HÜDA PAR’IN CUMHUR İTTİFAKI’NI DESTEKLEMESİ
– Cumhur İttifakı’nın ilk 4 maddeyle, anayasayla, cumhuriyetimizle bir derdi yok. 7 yıldır bakanlık yapıyorum, terörle ilgili iğne ucu kadar bir şey görüp basmadığımızı görev var mı? Benim döneminde Hizbullah ile ilgili bir tek somut bir süreç görmedim. HÜDA PAR’ın terör örgütüyle ilişkisini belirtebilecek bir yapılanma tespit etmedim. HÜDA PAR’ın bir terör eylemini gördünüz mü?
“SELO’NUN, MURAT KARAYILAN’IN DİLİYLE KONUŞMAK MANSUR YAVAŞ’A YAKIŞIR MI?”
– Selo’nun, Murat Karayılan’ın diliyle konuşmak Mansur Yavaş’a yakışır mı? HDP’yi meşrutiyet çizgisine sokan terör örgütüyle aynı kefededir. Mansur Yavaş gibi adamlar pespaye tiplerdir. Ona kukla gibi bir görev vermişler, Türkiye’nin milliyetçi kanadını da sen savun diye…
– FETÖ’den ihraç edilenleri yeniden meclise sokamaya çalışmak milli güvenlik sorunudur. Türkiye’nin 40 yıldır tecrübe ettiği bir mesele bu, tekrar önümüze gelmesi sürpriz değil.

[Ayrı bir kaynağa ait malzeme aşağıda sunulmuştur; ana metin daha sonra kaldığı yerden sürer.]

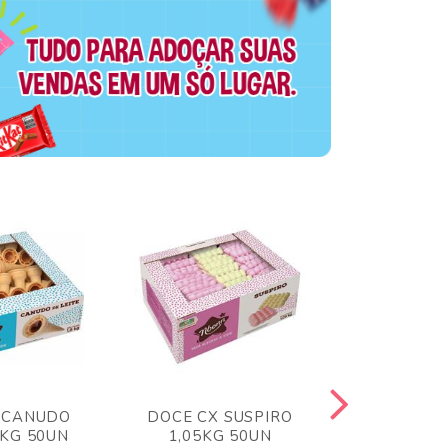
 CANUDO
DOCE CX SUSPIRO
DOCE CX 
6KG 50UN
1,05KG 50UN
VERM 1,8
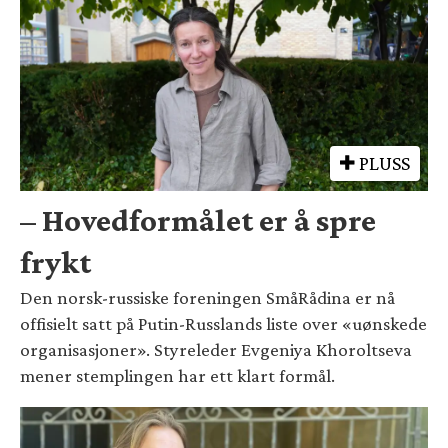
PLUSS
– Hovedformålet er å spre
frykt
Den norsk-russiske foreningen SmåRådina er nå
offisielt satt på Putin-Russlands liste over «uønskede
organisasjoner». Styreleder Evgeniya Khoroltseva
mener stemplingen har ett klart formål.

– Hak edene hak ettiğini söyleriz. Devlet meselesinde kimseye karşı eğilmem, bükülmem. Bu devleti üç kuruş para alacak diye satan adamlara nazik davranmam.
“ŞAHAN GÖKBAKAR BİR KERE NAMUSLU BİR ADAMSA KAÇAK YAPTIĞI YERİ ORTADAN KALDIRSIN”
– (Şahan Gökbakar’ın sözleri) Şahan Gökbakar bir kere namuslu bir adamsa kaçak yaptığı yeri ortadan kaldırsın. Ne dediğinin bir önemi yok. O sözü ben söylemedim, Biden söylüyor. Darbelerle yapamadık, seçimle yapacağız diyor. Ben de milletimi uyarıyorum. Bu benim söylediğim bir söz değil, Biden’ın söylediği bir söz. Bunu milletimiz duysun diyorum.
– Bu akşam arkadaşlarıma söyledim. Emniyetteki alımda kadınlara yönelik 500 kapasite daha istedik.